I am usually wide awake by 6 but today, I think the entire team was tired as we left at 7 AM. George Cahen's favorite the night before - the "Olive Garden" - was the fuel that carried us into the day.

Day 3 102707 (2)

Team Jefferson would not be running until the afternoon - in Test Area C: Focus on intersection and route re-planning. Paul and Dave Rubarsky took the robot to our offsite testing area to work on route re-planning.

Professor Cahen and I were charged with intel for Test Area C. Test Area C consits of a curvy diameter with a single spoke through its center. By taking three revolutions about the spoke, vehicles were confronted with six increasingly devilish intersections.

Day 3b 102707 (9)

Pete B and Mike Britt-Crane went over to Test Area A - moving traffic and merging.

Meanwhile a team that included Jarvis, Krishna and newest member Jeff Ebert, stayed at the hotel and worked all day on debugging a lane following routine.

George and I took notes on the Area C situation, sketched the plan, and tried to infer what was happening out of sight. Spectatorship was pretty poor here, we could peer at the closer intersection through a chain length fence.

Intersections became more complex, with the sixth intesection including a "double-precedence" problem: wait for the first vehicle at the intersection, but not for the one that pulls up as you allow cross-traffic to pass. Many teams missed waiting for at least one vehicle.

Watching these bots go live and start to navigate traffic is inspiring. It makes the observer feel connected to the future ... when many cars on our roads will not be wasting the time of a human operator. Who will see these cars? These roads? My children? My grandchildren?

It was also interesting to watch the obstacle vehicles -- which had real drivers.
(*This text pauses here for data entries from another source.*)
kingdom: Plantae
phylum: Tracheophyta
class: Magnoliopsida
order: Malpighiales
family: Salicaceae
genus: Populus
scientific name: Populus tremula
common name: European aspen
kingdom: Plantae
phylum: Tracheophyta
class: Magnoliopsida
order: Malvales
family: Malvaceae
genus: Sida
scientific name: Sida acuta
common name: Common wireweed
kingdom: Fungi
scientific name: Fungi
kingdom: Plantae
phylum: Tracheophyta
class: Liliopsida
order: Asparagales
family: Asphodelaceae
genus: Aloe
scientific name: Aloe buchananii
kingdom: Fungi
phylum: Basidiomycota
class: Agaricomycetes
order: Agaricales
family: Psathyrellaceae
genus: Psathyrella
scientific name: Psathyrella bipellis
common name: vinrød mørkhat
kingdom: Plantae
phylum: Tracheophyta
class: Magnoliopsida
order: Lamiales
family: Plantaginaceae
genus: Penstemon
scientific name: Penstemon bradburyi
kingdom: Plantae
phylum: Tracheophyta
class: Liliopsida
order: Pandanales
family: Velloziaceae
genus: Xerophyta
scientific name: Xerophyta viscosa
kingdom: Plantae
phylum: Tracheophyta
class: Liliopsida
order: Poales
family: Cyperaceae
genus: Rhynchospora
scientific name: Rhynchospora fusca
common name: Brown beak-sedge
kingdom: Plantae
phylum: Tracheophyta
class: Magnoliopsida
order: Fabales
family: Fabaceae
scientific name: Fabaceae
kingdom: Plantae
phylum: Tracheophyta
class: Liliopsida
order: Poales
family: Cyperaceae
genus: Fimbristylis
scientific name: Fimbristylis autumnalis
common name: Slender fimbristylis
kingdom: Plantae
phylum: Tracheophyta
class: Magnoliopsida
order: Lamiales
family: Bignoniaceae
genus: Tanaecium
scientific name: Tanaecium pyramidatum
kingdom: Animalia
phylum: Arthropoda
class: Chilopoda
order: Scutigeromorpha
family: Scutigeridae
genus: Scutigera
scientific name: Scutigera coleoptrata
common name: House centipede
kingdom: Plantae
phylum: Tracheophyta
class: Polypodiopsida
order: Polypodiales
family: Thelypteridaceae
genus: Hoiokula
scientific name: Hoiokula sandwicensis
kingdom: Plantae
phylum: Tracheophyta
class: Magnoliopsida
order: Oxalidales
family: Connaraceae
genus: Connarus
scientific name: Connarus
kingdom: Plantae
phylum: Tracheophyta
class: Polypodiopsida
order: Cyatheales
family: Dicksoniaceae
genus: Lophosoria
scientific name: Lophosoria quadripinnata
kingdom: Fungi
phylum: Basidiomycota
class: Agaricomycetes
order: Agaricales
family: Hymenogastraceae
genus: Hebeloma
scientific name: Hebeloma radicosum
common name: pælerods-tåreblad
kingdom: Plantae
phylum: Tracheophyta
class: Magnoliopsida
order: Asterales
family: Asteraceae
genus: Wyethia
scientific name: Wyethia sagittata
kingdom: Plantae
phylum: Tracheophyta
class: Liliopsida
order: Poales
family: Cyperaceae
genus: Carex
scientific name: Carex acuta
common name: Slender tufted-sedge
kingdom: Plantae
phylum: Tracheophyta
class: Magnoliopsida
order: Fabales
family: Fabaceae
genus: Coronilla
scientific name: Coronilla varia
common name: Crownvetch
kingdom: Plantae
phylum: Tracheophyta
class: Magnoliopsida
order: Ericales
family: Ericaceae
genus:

Race officials call these "people-driven vehicles". The cars are gutted out Ford Tauruses with roll cages.

Day 3 102707 (19)

The hired drivers are off-road racers or stunt drivers. There is kind of an interesting choreography they do to position themselves for the challenges. After the bot passes an intersection, they swiftly pull out of lurk driveways, and circle the intersection like pirahnas, stopping and gliding backwards into position. Running the trial for them is like running choreography in a play.

Team Terra Max seemed to do quite well.

Day 3b 102707 (10)

At the end of the intersection challenge, out of sight - but apparently - the vehicle is confronted with a full obstruction, and forced to re-plan a route to a destination. Terra Max nailed this, encountering first an obstacle, then the railroad arm on plan B, and finally a clear path to hit the point and finish.

Around 10 AM, we needed to get to the offsite team, including Paul and Dave and brief them on the trial. They finished up some de-bugging on route re-planning, took the brief, made some final tweaks... and then we did what people always do when confronted with this situation: we drove our robot to the robot base.

Day 3c 102707 (0)

Team Jefferson was second on deck when we arrived. We watched Desert Challenge winner Stanley run first. The Stanford team handled the intersection tests, and engaged route re-planning after the encountering the obstacle, but then the car wandered aimlessly through the course, apparently unable in its own estimation to reach that final waypoint ... until the 40 minute time limit expired.

Day 3c 102707 (2)

We had more wait time than we thought as Team Cybernet used its full 40 minutes. We were briefed, had our e-stop checked, and when we were called, we pulled right up and loaded our mission file easily in the required 5 minutes.

Tommy Jr. handled the intersection tests relatively adeptly, but he did fail to detect a left vehicle twice, as many other robots had done.

Day 3c 102707 (13)

After the passage on the last intersection, he initiatied route re-planning upon encountering the obstruction. Like Terra Max, Tommy tried approaching the railway arm as the next shortest route.

Unfortunately, Tommy did not detect the railway arm: he drove directly into it. The arm bounced off the hood, hit the instrumentation rack, and landed on the windshield.

Day 3c 102707 (16)

The vehicle was stopped and the team recovered it and hurried it back to the pits. The Discovery Team was in our face with cameras, and there was some frustration on the team that the robot did not receive a pause signal.

Day 3c 102707 (17)

The ops team sprang to action with the glass. We negotiated for a dealer in Ontario to hold a windshield for us after hours, and an installer in Victorville to meet us at the base. It wasn't trivial, but the installer delayed his poker game to help us out.

Day 3 102807 (92)

Tonight the team is exhausted but analyzing data for the fault. It does not appear that the railway arm was hidden in a blind spot, but rather, it appears that the route re-planning routine may have compromised laser data interpretation.

Meanwhile, we haven't had a complete briefing from the Area A recon, but we did see some video. It looks fiendish. Fifteen or 20 cars driving in a continuous loop. We heard that Sting Racing slammed into a K-barrier trying to merge.

We had a slight setback today, but we have to look forward to our encounter with Area A tomorrow afternoon with conviction and determination.